El bloque radical está profundamente dividido. Sin embargo, esas partes tienen un tamaño muy desigual. La mayoría está estrechamente alineada con el Gobierno: 27 de los 34 legisladores en la bancada apoyaron al gobierno en 85%+ de las votaciones. Ponderado por su tamaño, el radicalismo-M proporciona el apoyo legislativo más importante en ese espacio central. Más aún, si damos por válidos sus discursos, este apoyo parece estar construido sobre afinidades ideológicas, antes que sobre negociaciones circunstanciales, lo cual puede ser signo de un acercamiento estable a la coalición LLA-PRO.

HCF es el bloque más heterogéneo en su constitución, y esas divisiones se vieron reflejadas en el recinto—en promedio apoyaron al gobierno en el 64.2% de las votaciones, pero dentro del mismo bloque conviven representantes que votaron casi siempre con el gobierno, con otros votaron casi siempre en contra. Sin embargo, esa fractura ya era visible en febrero, aunque entonces mereció poca atención, tapada por el estruendo del fracaso del gobierno. De algún modo, Miguel Ángel Pichetto es un broker que ofrece su experiencia negociadora para tejer acuerdos, pero no cuenta con los recursos que usualmente darían influencia a un jefe de bancada, es decir un bloque con números y disciplina detrás.

Una grieta subóptima

La escena legislativa actual en la Cámara de Diputados comienza a adoptar una distribución bipolar, parecida a la vista en los últimos años. La Cámara ahora se organiza alrededor de un polo LLA-PRO, al que se aproxima rápidamente la UCR-M, enfrentado a un polo PJ-FIT. 
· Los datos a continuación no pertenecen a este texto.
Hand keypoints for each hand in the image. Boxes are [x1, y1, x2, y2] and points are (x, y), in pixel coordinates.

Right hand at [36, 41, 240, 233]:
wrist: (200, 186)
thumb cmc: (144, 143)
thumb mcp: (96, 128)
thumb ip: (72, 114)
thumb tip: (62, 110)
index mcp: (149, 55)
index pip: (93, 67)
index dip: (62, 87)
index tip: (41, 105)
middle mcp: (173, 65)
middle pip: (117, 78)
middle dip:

El polo liderado por la extrema derecha reemplaza al anterior PRO-UCR-CC, programáticamente más moderado. Sin embargo, en un contexto más fragmentado, este reemplazo lo hace con peores números: ahora reúnen sólo 108 legisladores. La construcción legislativa del gobierno entonces dependerá de sostener la cooperación con los actores sueltos en ese espacio central. 
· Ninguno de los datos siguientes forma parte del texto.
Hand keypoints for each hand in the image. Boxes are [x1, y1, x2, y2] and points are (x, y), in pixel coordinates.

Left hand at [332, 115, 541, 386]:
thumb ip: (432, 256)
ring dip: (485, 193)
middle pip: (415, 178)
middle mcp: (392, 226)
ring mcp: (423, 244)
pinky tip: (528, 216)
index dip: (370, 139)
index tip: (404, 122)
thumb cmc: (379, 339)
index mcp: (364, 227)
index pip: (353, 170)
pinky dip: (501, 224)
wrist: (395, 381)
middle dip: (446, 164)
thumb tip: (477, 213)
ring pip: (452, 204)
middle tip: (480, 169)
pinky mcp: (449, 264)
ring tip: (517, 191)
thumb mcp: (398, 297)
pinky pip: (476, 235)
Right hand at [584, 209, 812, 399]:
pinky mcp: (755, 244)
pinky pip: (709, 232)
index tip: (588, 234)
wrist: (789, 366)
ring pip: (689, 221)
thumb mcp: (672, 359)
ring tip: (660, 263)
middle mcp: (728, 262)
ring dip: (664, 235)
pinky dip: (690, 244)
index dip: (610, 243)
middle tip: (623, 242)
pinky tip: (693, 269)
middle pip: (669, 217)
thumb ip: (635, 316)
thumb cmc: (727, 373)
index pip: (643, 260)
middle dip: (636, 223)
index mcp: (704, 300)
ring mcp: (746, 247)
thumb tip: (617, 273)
HCF e Innovación Federal parecen estar disponibles a esa cooperación, pero eso seguramente sea condicional a la estrategia que siga el gobierno. Si el Ejecutivo, confiado en su victoria reciente, vuelve al estilo que intentó durante el verano, tratando de imponerse en forma unilateral, los bloques de centro pueden considerar que ya dieron suficiente apoyo, y adoptar posturas más intransigentes. 

Miguel A. Pichetto ya advirtió que con una estrategia unilateral "no se puede funcionar los cuatro años" y la experiencia del verano demostró que pueden imponerle al gobierno muy altos costos. Si el Ejecutivo en cambio, conserva este espíritu transaccional, la relación puede volverse más constructiva. 
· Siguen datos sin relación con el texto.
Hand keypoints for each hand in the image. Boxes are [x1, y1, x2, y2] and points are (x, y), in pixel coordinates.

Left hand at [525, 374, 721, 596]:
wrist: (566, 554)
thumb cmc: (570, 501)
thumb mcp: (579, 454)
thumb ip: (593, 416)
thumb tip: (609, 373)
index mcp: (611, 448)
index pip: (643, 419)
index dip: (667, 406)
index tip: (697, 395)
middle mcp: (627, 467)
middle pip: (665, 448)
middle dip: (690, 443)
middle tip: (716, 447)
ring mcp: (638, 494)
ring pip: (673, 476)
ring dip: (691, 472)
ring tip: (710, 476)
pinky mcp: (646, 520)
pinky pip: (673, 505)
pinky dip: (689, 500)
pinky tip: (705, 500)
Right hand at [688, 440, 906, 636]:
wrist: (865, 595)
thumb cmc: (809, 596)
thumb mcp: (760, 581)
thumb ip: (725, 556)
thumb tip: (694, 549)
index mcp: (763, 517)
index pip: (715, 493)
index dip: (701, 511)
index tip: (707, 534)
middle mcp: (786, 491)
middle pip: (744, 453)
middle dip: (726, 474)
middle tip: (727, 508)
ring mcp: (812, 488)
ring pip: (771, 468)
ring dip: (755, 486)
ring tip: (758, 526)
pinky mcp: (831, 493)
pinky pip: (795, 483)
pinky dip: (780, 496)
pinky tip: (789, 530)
Este crash course en política parlamentaria quizás dejó algunos aprendizajes. No obstante, las transacciones tienen costos. Algunos costos son fiscales, tales como reactivar obra pública, garantizar fondos para el pago a docentes, entre otros. Pero además, implican renunciar a una agenda maximalista. No se trata sólo de buenas maneras.